Dengan demikian, kebijakan itu, menurut Achmad dapat berdampak langsung terhadap inflasi nasional.
“Jika diasumsikan setiap pelaku usaha mikro mengeluarkan tambahan biaya Rp5.000 hingga Rp15.000 per tabung LPG, maka secara kolektif, kenaikan harga LPG ini akan mempengaruhi harga-harga barang yang diproduksi oleh UMKM, meningkatkan tekanan inflasi dan daya beli masyarakat,” papar dia.
Achmad menyarankan, sebagai alternatif pemerintah dapat menerapkan sistem distribusi berbasis subsidi langsung kepada masyarakat yang berhak, sehingga mereka dapat membeli LPG dengan harga bersubsidi tanpa harus bergantung pada jalur distribusi yang kaku dan sulit dijangkau.
Pemerintah juga dapat mengadopsi mekanisme distribusi digital yang lebih transparan, seperti sistem kartu subsidi berbasis data yang memastikan hanya mereka yang berhak yang dapat membeli LPG 3 kg dengan harga subsidi.
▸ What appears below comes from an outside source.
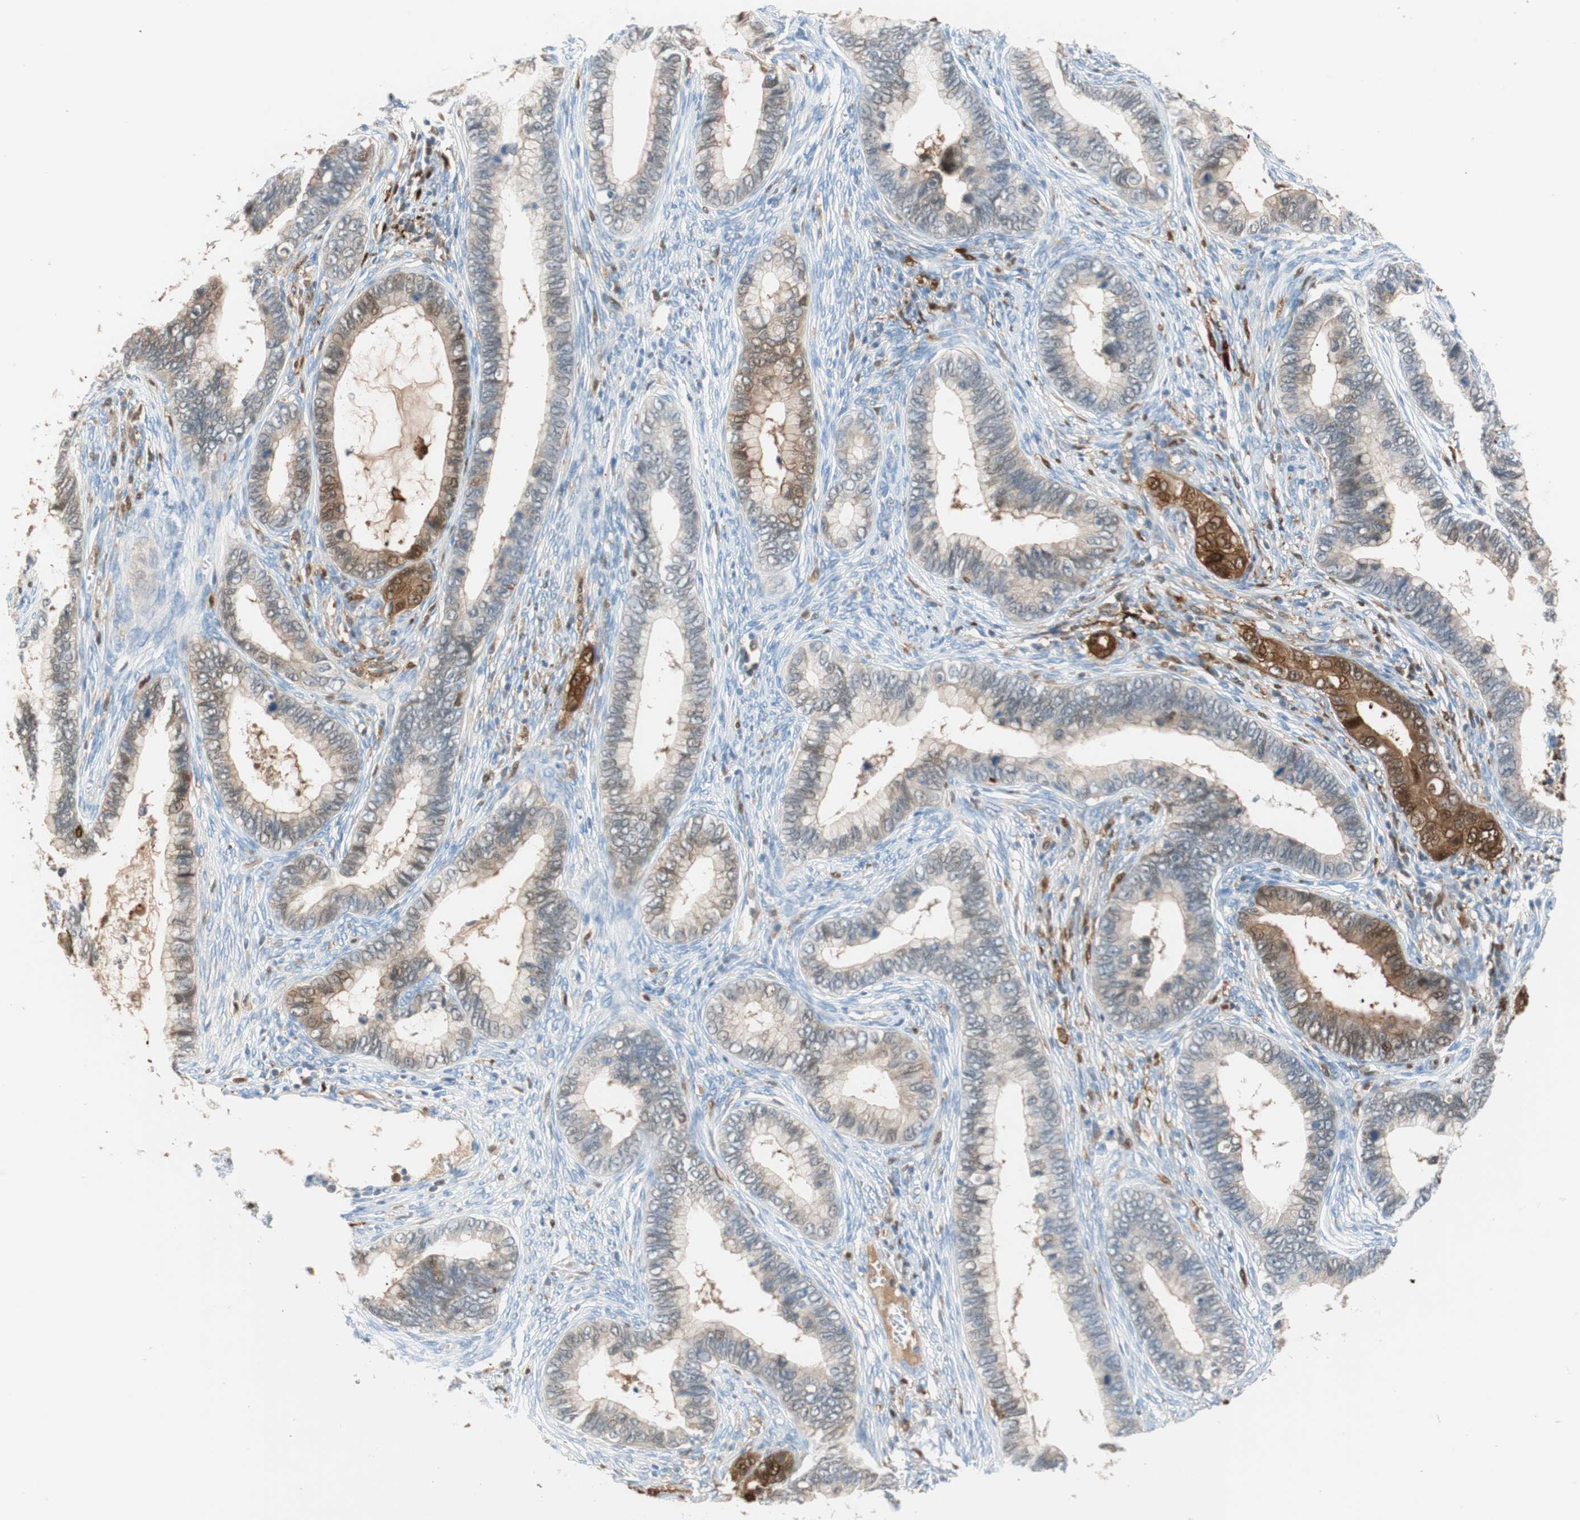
{"staining": {"intensity": "strong", "quantity": "<25%", "location": "cytoplasmic/membranous,nuclear"}, "tissue": "cervical cancer", "cell_type": "Tumor cells", "image_type": "cancer", "snomed": [{"axis": "morphology", "description": "Adenocarcinoma, NOS"}, {"axis": "topography", "description": "Cervix"}], "caption": "A micrograph showing strong cytoplasmic/membranous and nuclear expression in about <25% of tumor cells in cervical cancer, as visualized by brown immunohistochemical staining.", "gene": "IL18", "patient": {"sex": "female", "age": 44}}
Selain itu, perluasan jangkauan pangkalan resmi juga harus diprioritaskan agar masyarakat tetap dapat membeli LPG dengan harga wajar tanpa mengalami kesulitan akses.
“Dengan cara ini, subsidi dapat lebih tepat sasaran tanpa mengorbankan aksesibilitas bagi masyarakat kecil,” kata dia.(*)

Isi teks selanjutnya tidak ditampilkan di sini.